# Aim of the task
I need each line of the entries below that includes the string "multiplier".

# Supplied records
──────────────────────────────

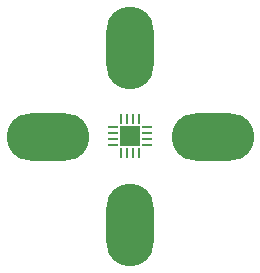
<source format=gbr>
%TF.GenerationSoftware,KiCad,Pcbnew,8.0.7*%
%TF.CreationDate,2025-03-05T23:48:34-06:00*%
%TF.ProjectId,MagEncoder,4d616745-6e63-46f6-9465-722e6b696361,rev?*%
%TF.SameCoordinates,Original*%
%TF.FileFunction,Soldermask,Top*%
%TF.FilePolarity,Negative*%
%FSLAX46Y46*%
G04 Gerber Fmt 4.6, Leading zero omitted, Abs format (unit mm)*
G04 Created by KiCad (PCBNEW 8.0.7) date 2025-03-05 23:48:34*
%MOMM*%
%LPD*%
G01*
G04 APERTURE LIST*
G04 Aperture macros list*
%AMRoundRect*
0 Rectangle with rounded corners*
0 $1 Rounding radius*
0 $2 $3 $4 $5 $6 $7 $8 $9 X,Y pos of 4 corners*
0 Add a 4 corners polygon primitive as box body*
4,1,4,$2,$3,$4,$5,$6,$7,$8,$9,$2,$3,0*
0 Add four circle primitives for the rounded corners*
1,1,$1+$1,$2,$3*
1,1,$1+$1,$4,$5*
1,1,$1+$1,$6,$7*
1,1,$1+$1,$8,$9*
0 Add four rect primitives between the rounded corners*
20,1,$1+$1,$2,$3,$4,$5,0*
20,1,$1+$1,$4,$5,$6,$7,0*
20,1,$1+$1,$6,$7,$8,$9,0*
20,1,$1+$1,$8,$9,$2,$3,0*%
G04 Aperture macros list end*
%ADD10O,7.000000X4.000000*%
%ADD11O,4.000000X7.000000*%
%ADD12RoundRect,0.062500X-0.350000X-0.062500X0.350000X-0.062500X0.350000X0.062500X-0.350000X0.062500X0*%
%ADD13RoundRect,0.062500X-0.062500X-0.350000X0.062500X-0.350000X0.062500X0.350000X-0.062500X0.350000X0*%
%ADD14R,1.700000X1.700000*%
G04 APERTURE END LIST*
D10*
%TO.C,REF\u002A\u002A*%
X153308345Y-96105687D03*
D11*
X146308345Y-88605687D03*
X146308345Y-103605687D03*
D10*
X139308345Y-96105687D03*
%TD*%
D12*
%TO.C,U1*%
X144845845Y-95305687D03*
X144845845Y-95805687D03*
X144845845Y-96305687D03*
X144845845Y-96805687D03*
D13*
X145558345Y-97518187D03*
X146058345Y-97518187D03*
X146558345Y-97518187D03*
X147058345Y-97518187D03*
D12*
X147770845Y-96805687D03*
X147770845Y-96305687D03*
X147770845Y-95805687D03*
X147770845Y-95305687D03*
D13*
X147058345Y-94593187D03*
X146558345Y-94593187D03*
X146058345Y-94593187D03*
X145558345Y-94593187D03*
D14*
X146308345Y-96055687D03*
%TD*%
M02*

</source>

──────────────────────────────

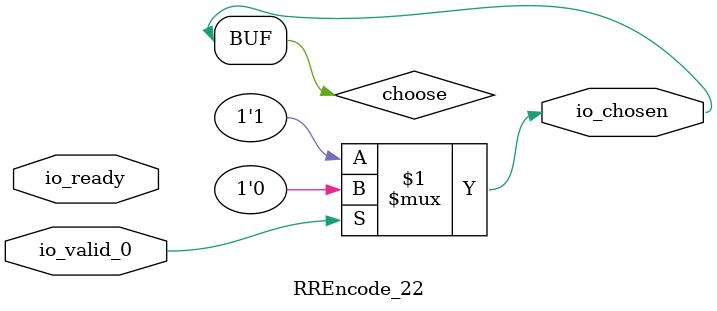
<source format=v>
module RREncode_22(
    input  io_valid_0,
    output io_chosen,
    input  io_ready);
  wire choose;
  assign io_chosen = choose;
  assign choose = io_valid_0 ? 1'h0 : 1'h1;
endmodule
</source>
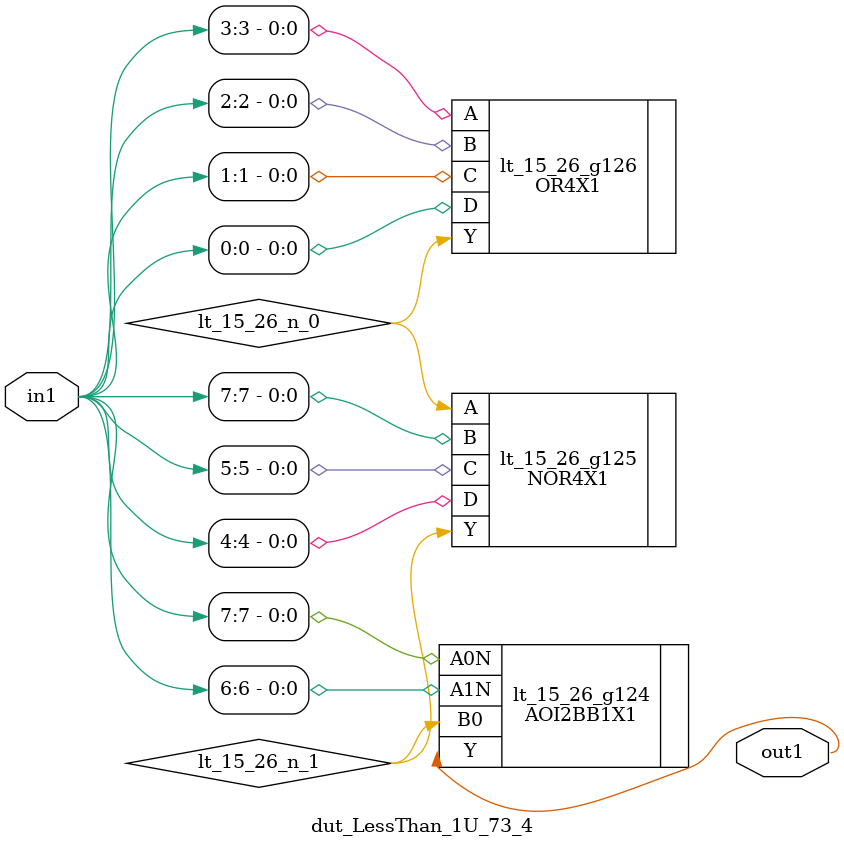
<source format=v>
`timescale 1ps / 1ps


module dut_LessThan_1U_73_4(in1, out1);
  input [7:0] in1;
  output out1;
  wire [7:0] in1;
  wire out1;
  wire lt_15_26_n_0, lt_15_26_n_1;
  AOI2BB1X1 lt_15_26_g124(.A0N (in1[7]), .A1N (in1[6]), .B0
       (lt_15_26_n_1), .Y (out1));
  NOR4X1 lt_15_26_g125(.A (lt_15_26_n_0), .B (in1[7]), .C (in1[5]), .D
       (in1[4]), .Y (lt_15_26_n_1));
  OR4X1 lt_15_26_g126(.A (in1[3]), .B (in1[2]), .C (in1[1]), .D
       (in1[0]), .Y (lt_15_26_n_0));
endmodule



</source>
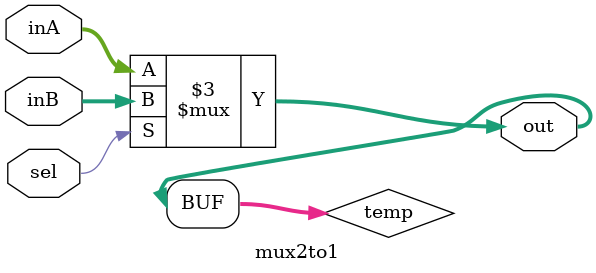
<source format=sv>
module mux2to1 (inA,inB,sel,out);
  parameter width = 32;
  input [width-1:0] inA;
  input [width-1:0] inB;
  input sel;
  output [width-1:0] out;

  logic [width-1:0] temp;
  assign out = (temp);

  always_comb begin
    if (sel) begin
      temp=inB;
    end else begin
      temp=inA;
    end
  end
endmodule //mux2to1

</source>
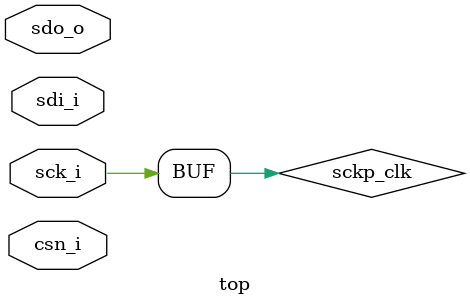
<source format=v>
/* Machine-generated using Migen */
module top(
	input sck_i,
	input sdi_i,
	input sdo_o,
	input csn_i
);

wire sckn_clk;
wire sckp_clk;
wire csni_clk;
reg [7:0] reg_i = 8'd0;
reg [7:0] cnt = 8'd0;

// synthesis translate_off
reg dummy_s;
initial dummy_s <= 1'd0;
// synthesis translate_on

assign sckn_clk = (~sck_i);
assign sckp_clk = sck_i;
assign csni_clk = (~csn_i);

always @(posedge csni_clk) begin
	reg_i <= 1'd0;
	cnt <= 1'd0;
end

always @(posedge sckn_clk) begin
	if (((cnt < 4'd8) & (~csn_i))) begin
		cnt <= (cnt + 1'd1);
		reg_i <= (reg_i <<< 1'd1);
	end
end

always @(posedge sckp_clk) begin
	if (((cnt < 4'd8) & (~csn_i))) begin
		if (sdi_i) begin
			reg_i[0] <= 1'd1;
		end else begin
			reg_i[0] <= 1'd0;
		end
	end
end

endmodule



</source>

──────────────────────────────

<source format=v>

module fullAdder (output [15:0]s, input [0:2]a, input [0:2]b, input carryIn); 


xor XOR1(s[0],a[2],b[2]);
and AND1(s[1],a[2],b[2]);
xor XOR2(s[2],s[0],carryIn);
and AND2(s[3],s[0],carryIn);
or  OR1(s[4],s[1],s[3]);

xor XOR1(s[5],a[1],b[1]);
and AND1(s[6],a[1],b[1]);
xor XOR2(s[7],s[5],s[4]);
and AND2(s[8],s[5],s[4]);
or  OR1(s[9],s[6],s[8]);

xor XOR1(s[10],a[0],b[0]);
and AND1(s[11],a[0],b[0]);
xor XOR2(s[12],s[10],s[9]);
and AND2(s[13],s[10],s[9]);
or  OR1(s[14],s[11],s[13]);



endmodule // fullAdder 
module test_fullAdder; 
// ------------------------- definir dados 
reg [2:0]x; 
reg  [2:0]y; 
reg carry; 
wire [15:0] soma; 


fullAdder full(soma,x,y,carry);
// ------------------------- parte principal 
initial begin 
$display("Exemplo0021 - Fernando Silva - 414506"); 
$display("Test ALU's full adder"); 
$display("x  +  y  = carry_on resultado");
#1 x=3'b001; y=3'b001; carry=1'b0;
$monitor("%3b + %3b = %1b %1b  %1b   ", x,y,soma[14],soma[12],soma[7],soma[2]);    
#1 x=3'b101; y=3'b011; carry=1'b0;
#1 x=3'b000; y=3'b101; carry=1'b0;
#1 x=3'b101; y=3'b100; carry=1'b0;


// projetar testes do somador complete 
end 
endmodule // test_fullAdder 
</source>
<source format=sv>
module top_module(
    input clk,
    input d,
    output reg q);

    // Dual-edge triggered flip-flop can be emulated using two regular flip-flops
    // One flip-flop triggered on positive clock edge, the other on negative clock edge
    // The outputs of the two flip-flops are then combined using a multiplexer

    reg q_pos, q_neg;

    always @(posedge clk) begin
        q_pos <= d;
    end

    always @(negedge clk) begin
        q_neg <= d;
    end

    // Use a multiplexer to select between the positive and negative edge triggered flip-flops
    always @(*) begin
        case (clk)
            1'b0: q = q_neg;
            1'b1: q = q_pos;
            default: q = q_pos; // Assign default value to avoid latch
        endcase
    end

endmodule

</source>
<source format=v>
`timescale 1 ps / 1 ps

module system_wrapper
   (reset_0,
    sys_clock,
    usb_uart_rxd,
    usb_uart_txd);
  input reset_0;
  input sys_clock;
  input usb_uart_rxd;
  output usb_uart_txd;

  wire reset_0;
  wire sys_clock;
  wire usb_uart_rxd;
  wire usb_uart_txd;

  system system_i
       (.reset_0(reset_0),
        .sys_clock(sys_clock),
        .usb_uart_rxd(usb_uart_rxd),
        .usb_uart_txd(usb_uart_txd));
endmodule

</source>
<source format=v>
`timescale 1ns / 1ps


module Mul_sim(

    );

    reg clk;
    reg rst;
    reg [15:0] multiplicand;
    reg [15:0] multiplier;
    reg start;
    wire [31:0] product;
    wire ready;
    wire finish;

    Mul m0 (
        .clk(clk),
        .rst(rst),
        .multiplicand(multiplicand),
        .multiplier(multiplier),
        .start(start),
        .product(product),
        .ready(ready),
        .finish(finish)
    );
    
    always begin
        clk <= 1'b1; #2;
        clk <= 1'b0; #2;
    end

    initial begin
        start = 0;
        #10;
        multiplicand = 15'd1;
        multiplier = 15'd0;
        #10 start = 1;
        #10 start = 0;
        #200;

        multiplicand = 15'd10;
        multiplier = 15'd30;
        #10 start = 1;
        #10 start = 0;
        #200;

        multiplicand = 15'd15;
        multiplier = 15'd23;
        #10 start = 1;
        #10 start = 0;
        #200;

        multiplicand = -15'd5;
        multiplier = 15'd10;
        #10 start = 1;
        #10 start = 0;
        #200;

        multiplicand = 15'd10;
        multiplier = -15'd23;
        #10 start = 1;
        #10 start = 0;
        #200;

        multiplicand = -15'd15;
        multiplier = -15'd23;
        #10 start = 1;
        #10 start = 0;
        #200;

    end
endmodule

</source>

──────────────────────────────

# Task result
    reg [15:0] multiplier;
        .multiplier(multiplier),
        multiplier = 15'd0;
        multiplier = 15'd30;
        multiplier = 15'd23;
        multiplier = 15'd10;
        multiplier = -15'd23;
        multiplier = -15'd23;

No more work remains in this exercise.